## Source
☆ ☆ ☆ ☆ ☆ ☆ ☆
It would be desirable, therefore, to provide a leg adjustment system which has universal application to a variety of work environments and one which is relatively inexpensive to manufacture, reliable in operation and provides an esthetic appearance which conforms to modern day work environments.
The adjustable leg assembly of the present invention satisfies this need by providing a mounting system in which an outer support or base leg receives a pair of spaced, multiple section slides, each having one end coupled within the base leg and the opposite end coupled to a motor actuator secured to the underside of a work surface. The slides provide lateral strength and stability for the telescopic motion between raised, lowered, and intermediate adjustable positions and provide a trim cover for concealing the drive mechanism employed for adjusting the work surface.
☆ ☆ ☆ ☆ ☆ ☆ ☆
[Element and coordinate records]
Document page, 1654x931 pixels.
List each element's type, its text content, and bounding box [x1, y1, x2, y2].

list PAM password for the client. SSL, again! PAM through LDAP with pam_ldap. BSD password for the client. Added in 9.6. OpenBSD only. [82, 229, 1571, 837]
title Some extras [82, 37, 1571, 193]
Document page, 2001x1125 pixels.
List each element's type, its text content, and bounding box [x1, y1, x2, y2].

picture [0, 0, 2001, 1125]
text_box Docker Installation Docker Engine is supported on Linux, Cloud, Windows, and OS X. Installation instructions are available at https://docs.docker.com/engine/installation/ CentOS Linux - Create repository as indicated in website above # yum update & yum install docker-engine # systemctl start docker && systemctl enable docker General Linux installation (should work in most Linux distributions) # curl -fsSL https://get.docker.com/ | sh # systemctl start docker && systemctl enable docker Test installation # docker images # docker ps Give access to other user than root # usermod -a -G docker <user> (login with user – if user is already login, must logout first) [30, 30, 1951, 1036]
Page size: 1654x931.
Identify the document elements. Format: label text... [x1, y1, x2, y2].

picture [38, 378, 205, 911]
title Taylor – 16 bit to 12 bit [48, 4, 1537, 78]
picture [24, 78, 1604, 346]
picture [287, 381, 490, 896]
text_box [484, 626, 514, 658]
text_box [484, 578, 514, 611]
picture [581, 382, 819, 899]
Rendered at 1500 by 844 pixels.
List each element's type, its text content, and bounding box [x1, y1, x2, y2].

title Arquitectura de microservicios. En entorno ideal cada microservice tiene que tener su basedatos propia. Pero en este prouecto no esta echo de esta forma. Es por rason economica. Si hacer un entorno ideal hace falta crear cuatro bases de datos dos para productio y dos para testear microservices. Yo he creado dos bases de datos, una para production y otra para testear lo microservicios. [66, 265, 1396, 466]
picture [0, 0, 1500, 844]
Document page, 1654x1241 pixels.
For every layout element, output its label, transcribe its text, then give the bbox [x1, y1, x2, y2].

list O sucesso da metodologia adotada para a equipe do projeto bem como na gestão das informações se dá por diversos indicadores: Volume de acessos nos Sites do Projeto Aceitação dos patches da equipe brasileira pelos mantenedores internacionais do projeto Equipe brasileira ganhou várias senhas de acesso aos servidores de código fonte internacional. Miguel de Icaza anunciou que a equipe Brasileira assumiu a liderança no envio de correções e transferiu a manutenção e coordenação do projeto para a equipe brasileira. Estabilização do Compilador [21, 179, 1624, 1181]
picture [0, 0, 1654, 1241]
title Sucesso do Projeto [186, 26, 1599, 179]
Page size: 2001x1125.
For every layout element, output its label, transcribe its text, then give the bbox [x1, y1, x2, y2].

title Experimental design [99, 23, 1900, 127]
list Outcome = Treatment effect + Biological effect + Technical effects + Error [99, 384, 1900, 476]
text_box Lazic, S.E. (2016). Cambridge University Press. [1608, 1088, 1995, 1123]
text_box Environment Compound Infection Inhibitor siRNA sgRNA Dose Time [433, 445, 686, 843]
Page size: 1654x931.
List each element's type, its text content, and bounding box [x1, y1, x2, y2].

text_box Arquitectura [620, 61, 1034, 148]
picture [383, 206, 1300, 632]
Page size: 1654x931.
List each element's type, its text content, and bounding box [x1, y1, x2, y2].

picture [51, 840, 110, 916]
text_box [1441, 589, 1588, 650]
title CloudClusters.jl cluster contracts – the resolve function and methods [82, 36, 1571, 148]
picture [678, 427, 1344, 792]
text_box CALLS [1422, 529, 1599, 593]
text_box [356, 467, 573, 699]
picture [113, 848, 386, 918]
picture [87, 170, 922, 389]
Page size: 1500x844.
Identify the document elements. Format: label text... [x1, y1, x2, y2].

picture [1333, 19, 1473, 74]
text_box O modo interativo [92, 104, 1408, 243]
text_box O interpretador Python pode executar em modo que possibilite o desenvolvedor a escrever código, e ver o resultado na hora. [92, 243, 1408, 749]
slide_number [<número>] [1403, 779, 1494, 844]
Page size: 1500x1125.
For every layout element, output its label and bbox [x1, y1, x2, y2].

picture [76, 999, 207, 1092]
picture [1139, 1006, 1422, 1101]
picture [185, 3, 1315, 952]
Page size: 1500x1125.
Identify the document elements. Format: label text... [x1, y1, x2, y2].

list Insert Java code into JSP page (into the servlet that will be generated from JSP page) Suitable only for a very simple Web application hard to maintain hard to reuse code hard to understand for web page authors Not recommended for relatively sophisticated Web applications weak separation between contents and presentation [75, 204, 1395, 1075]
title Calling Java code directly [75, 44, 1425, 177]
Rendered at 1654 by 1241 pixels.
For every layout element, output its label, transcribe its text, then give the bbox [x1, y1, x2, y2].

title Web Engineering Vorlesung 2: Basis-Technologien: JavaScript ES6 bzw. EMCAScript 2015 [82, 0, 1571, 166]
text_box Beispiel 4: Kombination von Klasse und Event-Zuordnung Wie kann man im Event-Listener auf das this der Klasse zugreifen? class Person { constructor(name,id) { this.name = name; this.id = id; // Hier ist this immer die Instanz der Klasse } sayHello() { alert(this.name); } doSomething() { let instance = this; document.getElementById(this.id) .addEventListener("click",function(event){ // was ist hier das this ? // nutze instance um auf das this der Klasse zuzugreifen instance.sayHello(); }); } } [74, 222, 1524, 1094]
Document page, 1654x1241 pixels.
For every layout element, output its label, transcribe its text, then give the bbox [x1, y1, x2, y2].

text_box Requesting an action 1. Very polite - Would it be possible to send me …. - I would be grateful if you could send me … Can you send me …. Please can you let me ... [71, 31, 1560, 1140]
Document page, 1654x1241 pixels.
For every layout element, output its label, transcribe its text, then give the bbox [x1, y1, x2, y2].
☆ ☆ ☆ ☆ ☆ ☆ ☆
## Requirements
• A. Based on the passage about the adjustable leg assembly, explain in one to three sentences what the pair of multiple section slides does for the assembly.
• B. In the adjustable leg assembly passage, where is the motor actuator secured?
• C. Write the next part of the adjustable leg assembly passage, picking up after its final sentence.
The material comes from a separate source.

## Answers for the exercise
• A. The slides give lateral strength and stability to the telescopic motion as the work surface moves between raised, lowered and intermediate positions. They also act as a trim cover that conceals the drive mechanism used to adjust the work surface.

• B. It is secured to the underside of a work surface.

• C.
In the preferred embodiment of the invention, each adjustable leg assembly includes a rectilinear base leg with opposite sides on which there are mounted a pair of slides having one member of each slide fixed to the base leg and an opposite movable end of each slide coupled to a motor actuator secured to the underside of the work surface. A pair of trim strips are mounted to extend in the areas between the slides for concealing the actuator mechanism which extends between the base leg and the table surface. In a still further preferred embodiment of the invention, the base leg is an extrusion having a plurality of mounting apertures formed therein and trim panel receiving slots such that the appearance of the adjustable leg assembly can be modified for a given work environment and decor.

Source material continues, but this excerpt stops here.